L’articolo 9 del nuovo Manifesto per la comunicazione non ostile e inclusiva recita: “L’insulto non è un contenuto”. Pare scontato, ma così non è e il web ne è la reale dimostrazione: una palestra senza regole apparenti in cui tutto pare permesso. Non è più tempo di ignorare il fenomeno.

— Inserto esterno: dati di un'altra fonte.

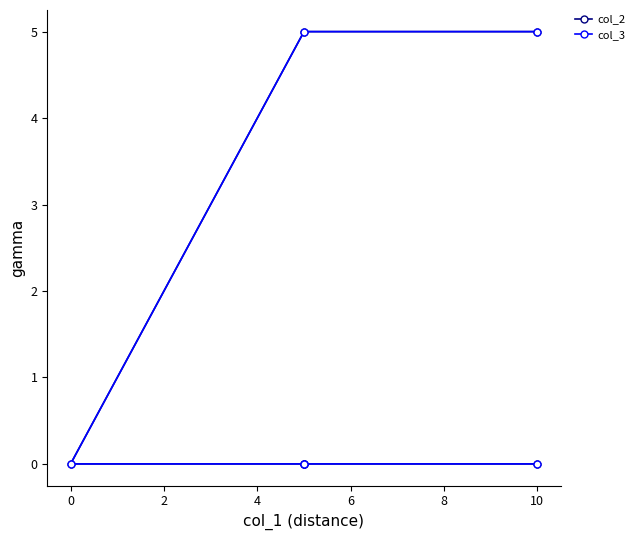

True or false: col_2 has a value of 3 at 0.

False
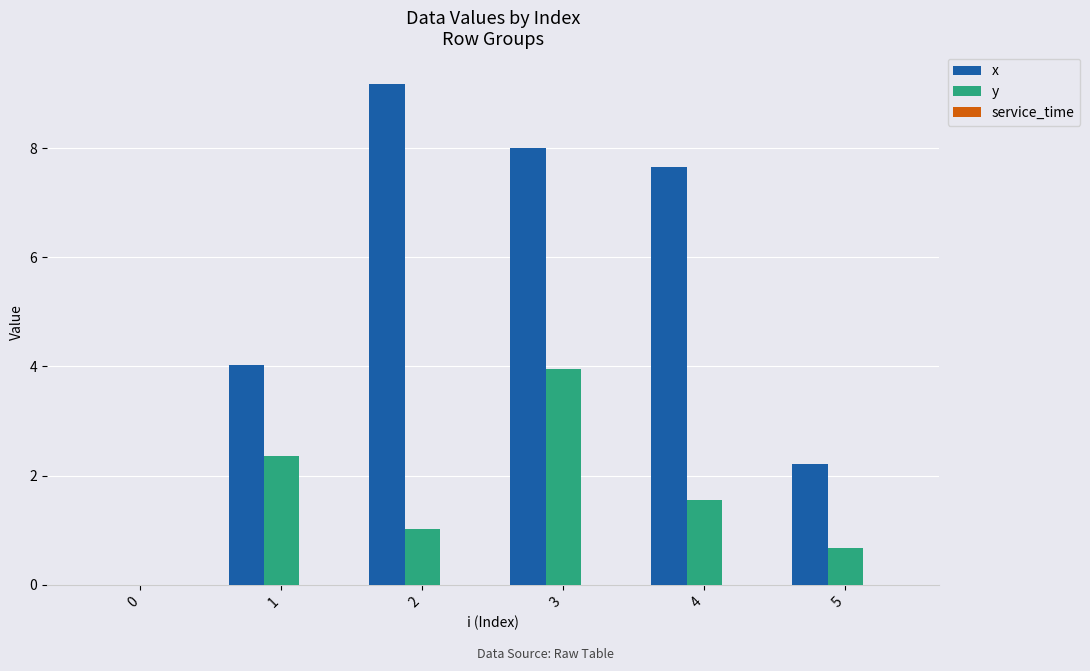

Between 1 and 5, which series saw the biggest shift?

x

Secondo un sondaggio di SWG, odio e falsità fanno parte del nuovo modo di comunicare per l’80% degli intervistati, dato in crescita del 14% rispetto al 2018. 
Gay, migranti ed ebrei sono le categorie più colpite dal linguaggio violento, dato in crescita del +15% (gay), +9% (migranti), +12% (ebrei). Numeri confermati anche dall’Organizzazione per la Sicurezza e la Cooperazione in Europa (OSCAD) che registra una crescita di atti discriminatori verso le minoranze, del +186% dal 2014 al 2018.
Tuttavia, se l’antisemitismo cresce del +13, l’omofobia è in continuo calo (-12%) così come l’islamofobia (-14%).
Chi manca in questo sondaggio? le persone con disabilità. Non che ci sia ambizione a far parte del gruppo dei “presi di mira”, ma non rappresenta una fotografia reale del panorama della rete. Sappiamo che atti di bullismo verso le persone con disabilità accadono molto più che spesso e il linguaggio offensivo sdoganato attraverso l’uso di termini che rimandano a patologie o “accessori” della disabilità riempiono il web.

Le persone con disabilità ricevono due modalità di insulti:
– l’insulto diretto attraverso l’offesa contestualizzata;
– l’insulto indiretto: per offendere, per ridere, si continuano ad utilizzare termini che riconducono al mondo della disabilità. Es. “Sei talmente stupid* che meriteresti la pensione di invalidità” o ancora “Handicappato”.

Quest’anno il tema dell’edizione di Parole ostili era proprio l’incisività, l’accoglienza di generare un linguaggio produttivo di unione e non di esclusione. Ho partecipato come testimonial e ho adottato uno dei 10 punti del “Manifesto della comunicazione non ostile e inclusiva”. 
Dieci principi di stile a cui ispirarsi per scegliere le parole giuste, parole che sappiano superare le differenze, oltrepassare i pregiudizi e abbattere i muri dell’incomprensione. Parole che ci liberino da etichette, che non ci facciano sentire sbagliati. 
Ho scelto di rappresentare il punto n. 9: gli insulti non sono argomenti, perché sono parole lanciate al vento che si trasformano in boomerang difficili da gestire. Denunciare aiuta, ma non risolve. Una cultura attenta deve arginare i cattivi esempi e promuovere la fattibilità di questo cambiamento.
Questo Manifesto rappresenta un giusto cammino sulla strada della comunicazione democratica, seria e che pone al centro del mondo l’essere umano nelle sue mille diversità da accettare e portare come esempio di unicità.